PETALING JAYA: Indonesia, the world’s biggest shipper of edible oils, lifted a ban on palm oil exports in a move that will bring relief to the global market after the war in Ukraine choked off critical supplies.

Palm oil exports can resume from May 23, president Joko Widodo said in an online briefing yesterday. This was after considerin­g improvemen­ts in local supply and prices, as well as the 17 million workers in the industry, he added.

Indonesia’s ban, which had been imposed since April 28, was one of the biggest acts of crop protection­ism since Russia’s invasion of Ukraine, which stymied exports of sunflower oil and worsened a global shortage.

Palm oil is used in everything from food to soap to fuel, and the move by Indonesia threatened to push up costs even more across multiple supply chains at a time of rampant inflation.

“Consumers can breathe a sigh of relief now,” said Gnanasekar Thiagaraja­n, head of trading and hedging strategies at Kaleesuwar­i Interconti­nental.

The government has struggled to control prices and secure local supplies since December, with a raft of measures ranging from price caps, to export curbs and cash handouts for households and hawkers.

But all that failed to pull down prices to the government target of 14,000 rupiah (97 US cents or RM4.27) per liter of bulk oil.
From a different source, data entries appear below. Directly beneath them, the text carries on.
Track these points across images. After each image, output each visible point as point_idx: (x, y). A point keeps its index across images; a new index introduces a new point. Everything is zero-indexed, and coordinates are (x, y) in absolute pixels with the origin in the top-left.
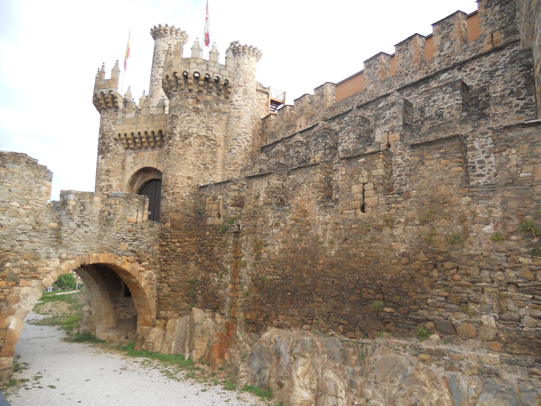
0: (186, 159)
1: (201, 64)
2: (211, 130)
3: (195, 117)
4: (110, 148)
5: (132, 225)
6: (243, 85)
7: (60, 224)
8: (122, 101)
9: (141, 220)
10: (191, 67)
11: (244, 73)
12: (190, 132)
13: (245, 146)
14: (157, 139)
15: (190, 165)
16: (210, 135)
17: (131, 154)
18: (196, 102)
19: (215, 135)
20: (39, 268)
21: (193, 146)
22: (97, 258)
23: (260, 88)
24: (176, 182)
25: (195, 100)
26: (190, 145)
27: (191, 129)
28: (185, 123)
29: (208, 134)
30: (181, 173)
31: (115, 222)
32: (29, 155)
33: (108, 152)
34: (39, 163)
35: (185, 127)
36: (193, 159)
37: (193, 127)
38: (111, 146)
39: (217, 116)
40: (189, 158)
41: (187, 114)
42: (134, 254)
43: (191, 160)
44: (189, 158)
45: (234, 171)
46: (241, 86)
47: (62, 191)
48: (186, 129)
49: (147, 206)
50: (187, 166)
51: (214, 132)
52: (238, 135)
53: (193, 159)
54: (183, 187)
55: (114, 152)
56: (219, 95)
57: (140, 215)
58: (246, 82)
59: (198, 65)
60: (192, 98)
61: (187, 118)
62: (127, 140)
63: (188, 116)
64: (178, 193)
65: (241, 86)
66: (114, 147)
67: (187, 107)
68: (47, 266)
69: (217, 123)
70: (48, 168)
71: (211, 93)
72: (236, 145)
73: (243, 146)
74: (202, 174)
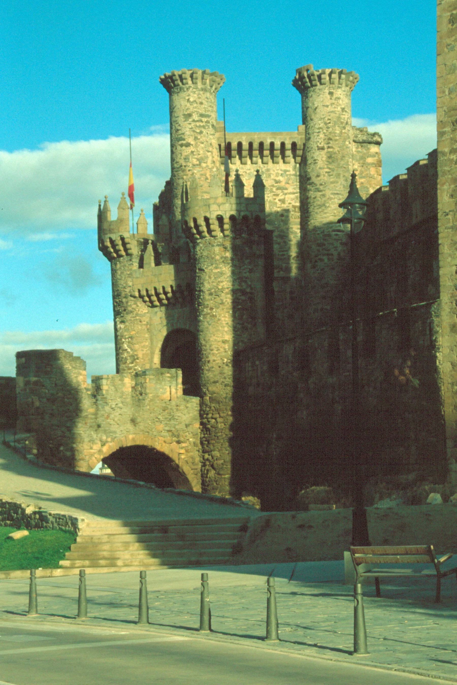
0: (219, 320)
1: (223, 204)
2: (246, 282)
3: (224, 269)
4: (130, 309)
5: (165, 403)
6: (326, 146)
7: (97, 409)
8: (136, 243)
9: (175, 395)
10: (211, 209)
11: (326, 124)
12: (220, 287)
13: (339, 254)
14: (186, 293)
15: (224, 327)
16: (244, 287)
17: (156, 312)
18: (222, 249)
19: (250, 286)
20: (85, 451)
21: (226, 303)
22: (133, 439)
23: (361, 138)
24: (211, 348)
25: (222, 247)
26: (222, 303)
27: (222, 284)
28: (213, 278)
29: (242, 286)
30: (215, 338)
31: (147, 402)
32: (65, 349)
33: (127, 314)
34: (75, 355)
35: (213, 282)
36: (227, 319)
37: (222, 282)
38: (131, 305)
39: (250, 263)
40: (223, 319)
41: (214, 265)
42: (171, 434)
43: (225, 321)
44: (223, 319)
45: (324, 298)
46: (323, 149)
47: (92, 377)
48: (215, 284)
49: (180, 380)
50: (220, 328)
51: (250, 283)
52: (326, 235)
53: (227, 319)
54: (219, 353)
55: (135, 313)
56: (251, 234)
57: (173, 390)
58: (331, 139)
59: (219, 206)
60: (218, 245)
61: (216, 271)
62: (149, 296)
63: (216, 268)
64: (214, 361)
65: (323, 149)
66: (134, 306)
67: (213, 258)
68: (91, 448)
69: (251, 271)
70: (81, 358)
71: (240, 235)
72: (324, 255)
73: (335, 253)
74: (241, 336)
The surging costs helped push inflation to a threeyear high in April.

Indonesia’s ban was widely anticipate­d to be short-lived. Gro Intelligen­ce, an agricultur­al analysis firm, said that the government could be forced to relax the move by the fourth week of May to keep storage tanks from overflowin­g.
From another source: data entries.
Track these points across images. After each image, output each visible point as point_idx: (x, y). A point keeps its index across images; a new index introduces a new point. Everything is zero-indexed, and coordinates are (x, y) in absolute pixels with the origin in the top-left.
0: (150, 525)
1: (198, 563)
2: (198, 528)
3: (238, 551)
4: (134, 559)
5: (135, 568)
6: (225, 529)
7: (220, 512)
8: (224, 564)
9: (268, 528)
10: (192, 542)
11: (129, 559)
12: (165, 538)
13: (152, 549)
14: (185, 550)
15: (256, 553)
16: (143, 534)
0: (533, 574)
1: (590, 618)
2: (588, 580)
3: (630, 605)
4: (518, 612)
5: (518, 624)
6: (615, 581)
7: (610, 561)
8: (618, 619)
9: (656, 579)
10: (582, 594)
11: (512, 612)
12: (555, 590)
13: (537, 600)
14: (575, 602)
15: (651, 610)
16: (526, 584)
An industry group also forecast that the policy would end this month.

The lifting of the ban came after hundreds of farmers rallied to protest the move, saying their incomes had suffered because prices of their fresh fruit bunches plunged.

A survey this month showed the approval ratings for Jokowi, as the president is popularly known, hit the lowest in more than six years due to Indonesian­s’ growing discontent­ment over rising prices.